# What is asked
Please repeat every line of the data below word for word, leaving the pictures out of your answer.

# Records for processing

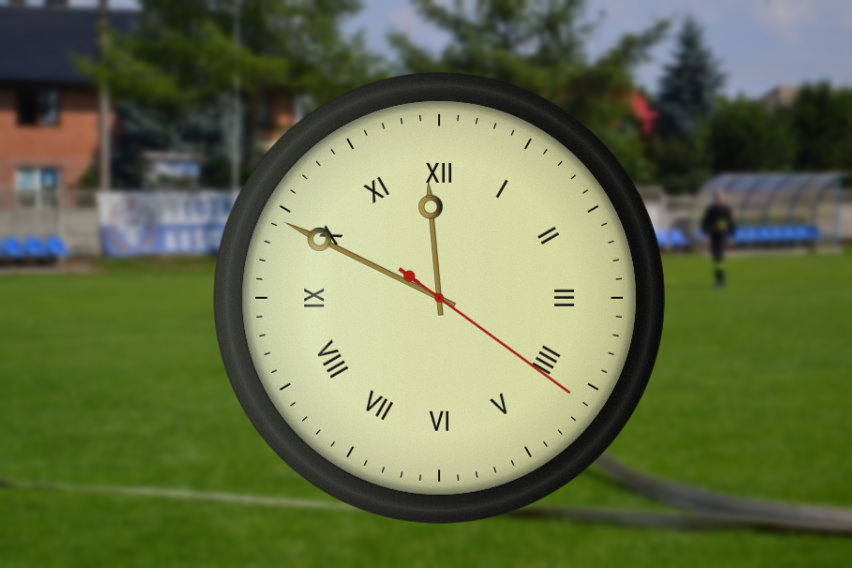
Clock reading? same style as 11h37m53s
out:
11h49m21s
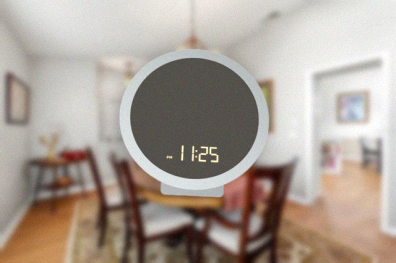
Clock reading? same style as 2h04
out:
11h25
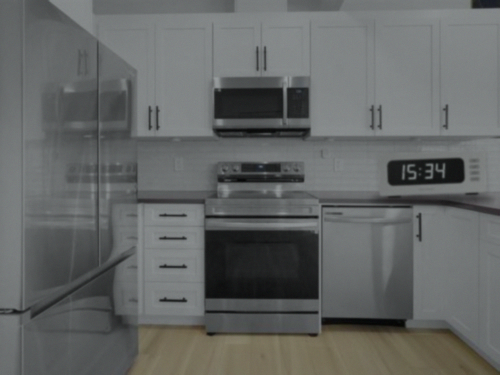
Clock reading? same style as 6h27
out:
15h34
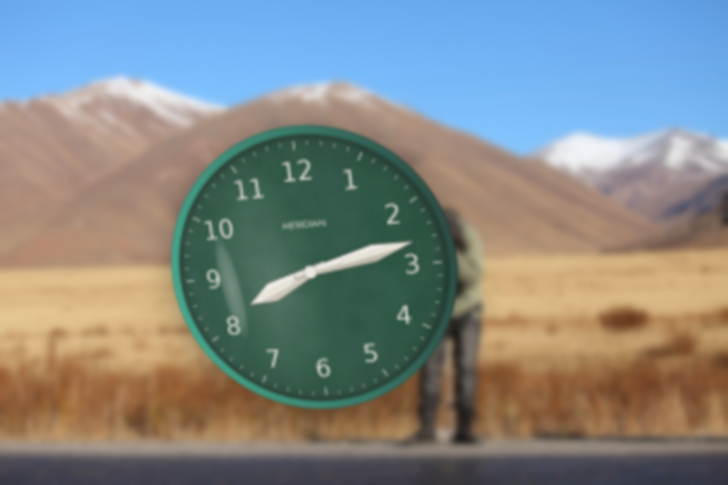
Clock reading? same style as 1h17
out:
8h13
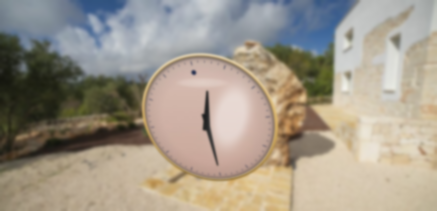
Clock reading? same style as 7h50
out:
12h30
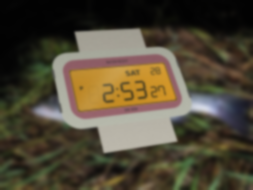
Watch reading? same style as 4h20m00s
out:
2h53m27s
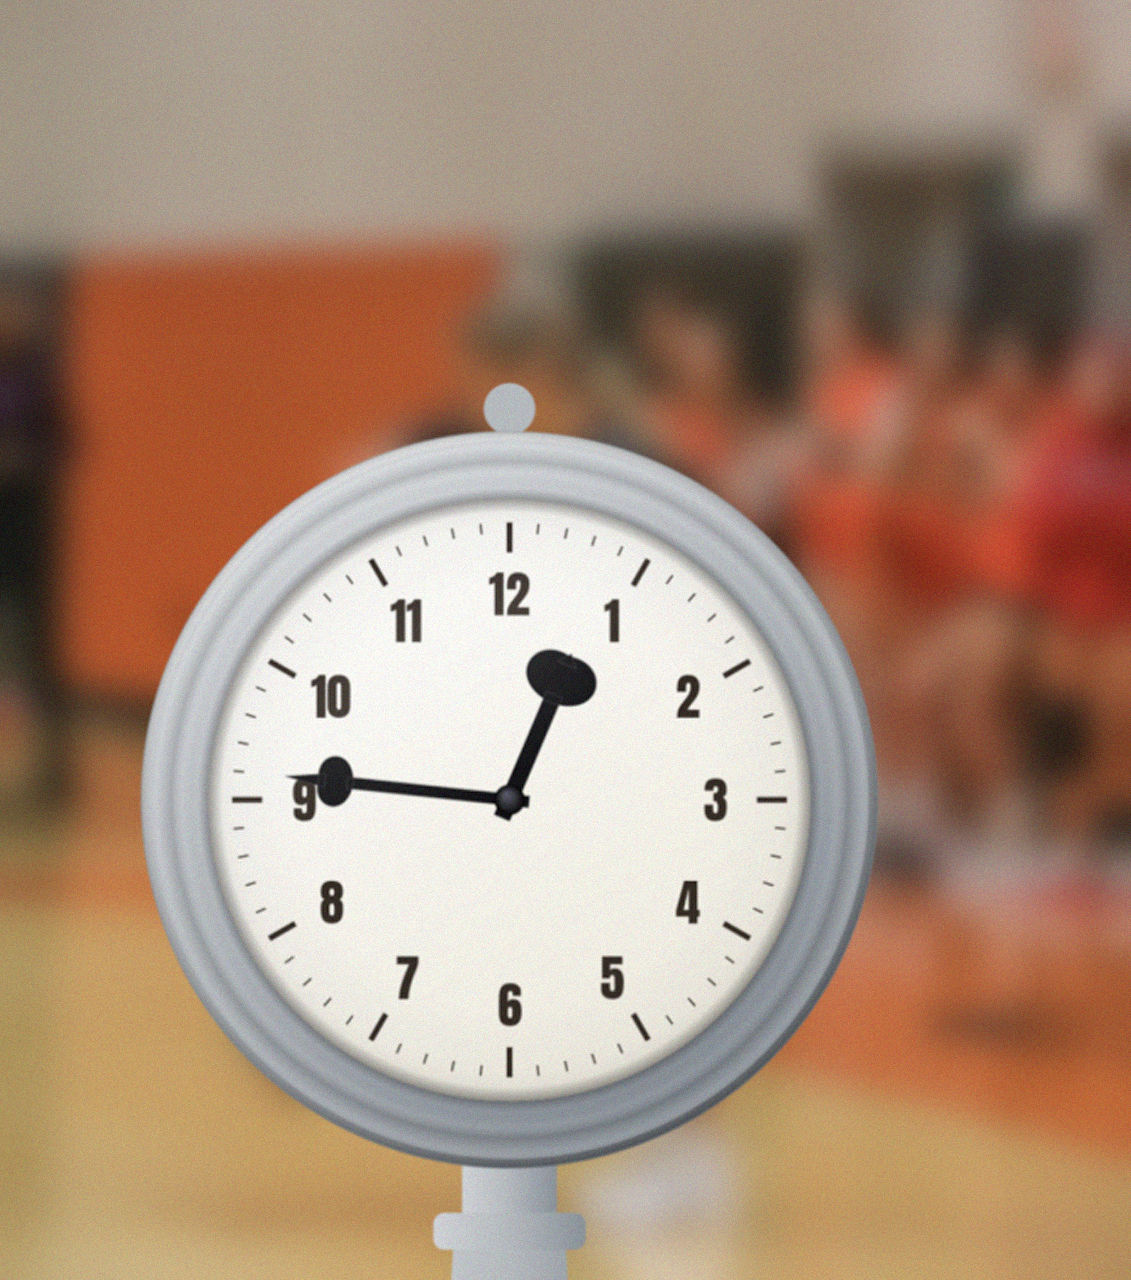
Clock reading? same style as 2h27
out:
12h46
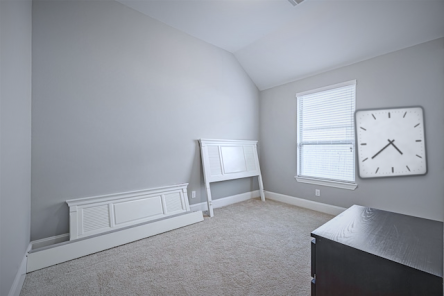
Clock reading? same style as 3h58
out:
4h39
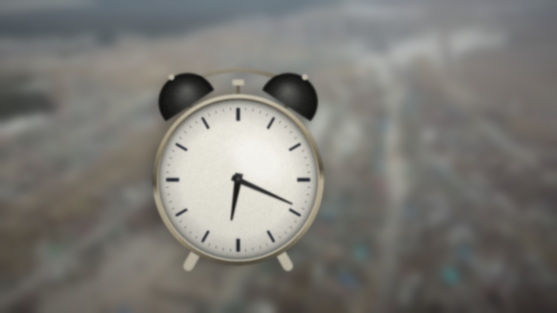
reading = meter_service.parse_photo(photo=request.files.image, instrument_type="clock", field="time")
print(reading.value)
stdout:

# Answer to this problem
Clock reading? same style as 11h37m53s
out:
11h49m21s
Clock reading? same style as 2h04
out:
11h25
Clock reading? same style as 6h27
out:
15h34
Clock reading? same style as 1h17
out:
8h13
Clock reading? same style as 7h50
out:
12h30
Watch reading? same style as 4h20m00s
out:
2h53m27s
Clock reading? same style as 2h27
out:
12h46
Clock reading? same style as 3h58
out:
4h39
reading = meter_service.parse_photo(photo=request.files.image, instrument_type="clock", field="time")
print(reading.value)
stdout:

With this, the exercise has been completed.